I'm having trouble with this exercise, apparently I'm wrong, however there's no process explained in the answers. The answer should be $\delta = 2\epsilon$
Prove the limit $\lim_{x \to 9} \sqrt{x - 5} = 2$
$L = 2,\ c = 9,\ f(x) = \sqrt{x - 5}$
We will work with the following inequalities
$\epsilon \lt 0$
$0 \lt |x - c | \lt \delta$
$|f(x) - L| \lt \epsilon$
$0 \lt |x - 9| \lt \delta$
$|\sqrt{x - 5} - 2| \lt \epsilon$
First we find the open inverval in which $x$ has to be.

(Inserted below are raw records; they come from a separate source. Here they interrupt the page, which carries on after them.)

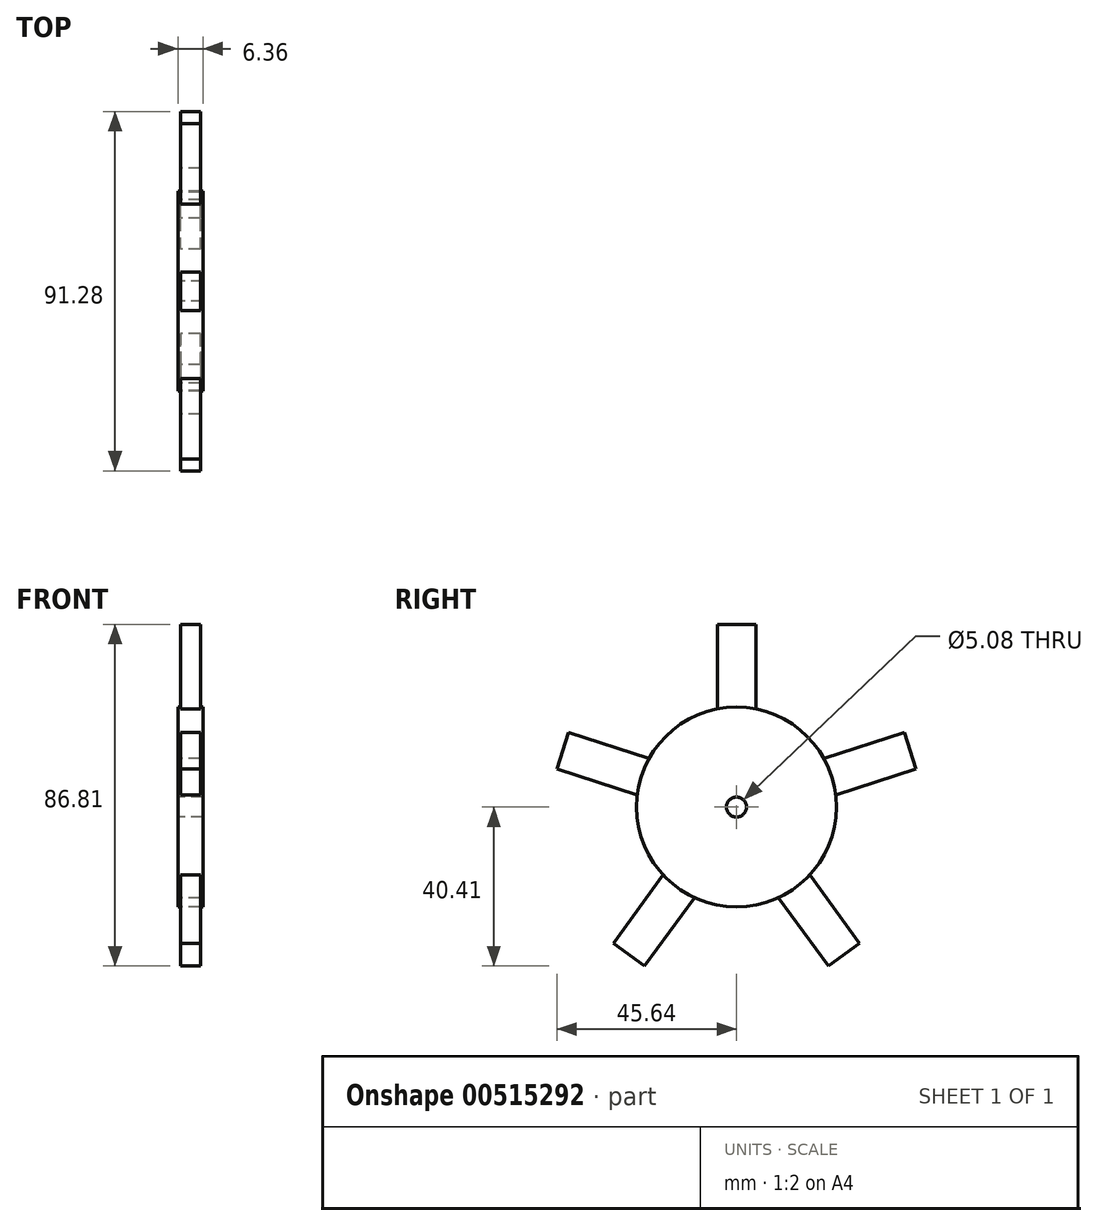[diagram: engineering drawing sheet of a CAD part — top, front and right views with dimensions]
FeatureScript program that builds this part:
annotation { "Feature Type Name" : "Feature", "Feature Type Description" : "" }
export const myFeature = defineFeature(function(context is Context, id is Id, definition is map)
    precondition{}
    {
        {
            var Q0;
            Q0=qCreatedBy(makeId("Front.planeOp"),FACE);
            var sketch = newSketch(context, id + "F0", { "sketchPlane" : qUnion([Q0])});
            skCircle(sketch, "E0", {"center": v(0, 63.5) * mm, "radius": 19.05 * mm});
            skLineSegment(sketch, "E1", {"start": v(0, 0) * mm, "end": v(-59.05, 0) * mm, "construction": true});
            skSolve(sketch);
        }
        {
            var Q0;
            Q0=sQuery(id+"F0.wireOp",EDGE,"E1");
            var Q1;
            Q1=sQuery(id+"F0.wireOp",EDGE,"E0");
            var Q2;
            Q2=sQuery(id+"F0.wireOp",EDGE,"E1");
            revolve(context, id + "F1", {"bodyType" : ToolBodyType.SURFACE, "surfaceEntities" : qUnion([Q0, Q1]), "axis" : qUnion([Q2]), "revolveType" : RevolveType.FULL});
        }
        {
            var Q0;
            Q0=qCreatedBy(makeId("Right.planeOp"),FACE);
            var sketch = newSketch(context, id + "F2", { "sketchPlane" : qUnion([Q0])});
            skCircle(sketch, "E2", {"center": v(0, 0) * mm, "radius": 25.4 * mm});
            skCircle(sketch, "E3", {"center": v(0, 0) * mm, "radius": 2.54 * mm});
            skSolve(sketch);
        }
        {
            var Q0;
            Q0 = qSketchRegion(id + "F2", true);
            extrude(context, id + "F3", {"entities" : qUnion([Q0]), "endBound" : BoundingType.SYMMETRIC, "depth" : 6.35 * mm, "offsetDistance" : 25.4 * mm});
        }
        {
            var Q0;
            Q0=qCreatedBy(makeId("Right.planeOp"),FACE);
            var sketch = newSketch(context, id + "F4", { "sketchPlane" : qUnion([Q0])});
            skLineSegment(sketch, "E4.bottom", {"start": v(-4.9, 24.92) * mm, "end": v(4.9, 24.92) * mm});
            skLineSegment(sketch, "E4.top", {"start": v(-4.9, 46.4) * mm, "end": v(4.9, 46.4) * mm});
            skLineSegment(sketch, "E4.left", {"start": v(-4.9, 24.92) * mm, "end": v(-4.9, 46.4) * mm});
            skLineSegment(sketch, "E4.right", {"start": v(4.9, 24.92) * mm, "end": v(4.9, 46.4) * mm});
            skLineSegment(sketch, "E5", {"start": v(0, 46.4) * mm, "end": v(0, 0) * mm, "construction": true});
            skPoint(sketch, "E6", {"position": v(0, 46.4) * mm});
            skLineSegment(sketch, "E7.1.0", {"start": v(-25.22, 3.05) * mm, "end": v(-45.64, 9.69) * mm});
            skLineSegment(sketch, "E7.1.1", {"start": v(-45.64, 9.69) * mm, "end": v(-42.62, 18.99) * mm});
            skLineSegment(sketch, "E7.1.2", {"start": v(-22.2, 12.35) * mm, "end": v(-42.62, 18.99) * mm});
            skLineSegment(sketch, "E7.1.3", {"start": v(-25.22, 3.05) * mm, "end": v(-22.2, 12.35) * mm});
            skLineSegment(sketch, "E7.2.0", {"start": v(-10.7, -23.04) * mm, "end": v(-23.32, -40.41) * mm});
            skLineSegment(sketch, "E7.2.1", {"start": v(-23.32, -40.41) * mm, "end": v(-31.23, -34.66) * mm});
            skLineSegment(sketch, "E7.2.2", {"start": v(-18.6, -17.3) * mm, "end": v(-31.23, -34.66) * mm});
            skLineSegment(sketch, "E7.2.3", {"start": v(-10.7, -23.04) * mm, "end": v(-18.6, -17.3) * mm});
            skLineSegment(sketch, "E7.3.0", {"start": v(18.6, -17.3) * mm, "end": v(31.23, -34.66) * mm});
            skLineSegment(sketch, "E7.3.1", {"start": v(31.23, -34.66) * mm, "end": v(23.32, -40.41) * mm});
            skLineSegment(sketch, "E7.3.2", {"start": v(10.7, -23.04) * mm, "end": v(23.32, -40.41) * mm});
            skLineSegment(sketch, "E7.3.3", {"start": v(18.6, -17.3) * mm, "end": v(10.7, -23.04) * mm});
            skLineSegment(sketch, "E7.4.0", {"start": v(22.2, 12.35) * mm, "end": v(42.62, 18.99) * mm});
            skLineSegment(sketch, "E7.4.1", {"start": v(42.62, 18.99) * mm, "end": v(45.64, 9.69) * mm});
            skLineSegment(sketch, "E7.4.2", {"start": v(25.22, 3.05) * mm, "end": v(45.64, 9.69) * mm});
            skLineSegment(sketch, "E7.4.3", {"start": v(22.2, 12.35) * mm, "end": v(25.22, 3.05) * mm});
            skPoint(sketch, "E7.center", {"position": v(0, 0) * mm});
            skSolve(sketch);
        }
        {
            var Q0;
            Q0 = qSketchRegion(id + "F4", true);
            extrude(context, id + "F5", {"entities" : qUnion([Q0]), "operationType" : NewBodyOperationType.ADD, "endBound" : BoundingType.SYMMETRIC, "depth" : 5.08 * mm, "offsetDistance" : 25.4 * mm});
        }
    });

$|\sqrt{x - 5} - 2| \lt \epsilon$
$- \epsilon \lt \sqrt{x - 5} - 2 \lt \epsilon$
$2 - \epsilon \lt \sqrt{x - 5} \lt \epsilon + 2$
$\epsilon^2 - 4\epsilon + 4\lt x - 5 \lt \epsilon^2 + 4 \epsilon + 4,\ x \neq 5$
$\epsilon^2 - 4\epsilon + 9 \lt x \lt \epsilon^2 + 4 \epsilon + 9,\ x \neq 5$
Since we will probably never reach 5, we don't care about it. We'll end with the interval $(\epsilon^2 - 4\epsilon + 9,\ \epsilon^2 + 4 \epsilon + 9)$
$\delta = \min{\{ 9 - (\epsilon^2 - 4\epsilon + 9),\ (\epsilon^2 + 4 \epsilon + 9) - 9\}} = \min{\{ \epsilon^2 - 4\epsilon,\ \epsilon^2 + 4 \epsilon\}}$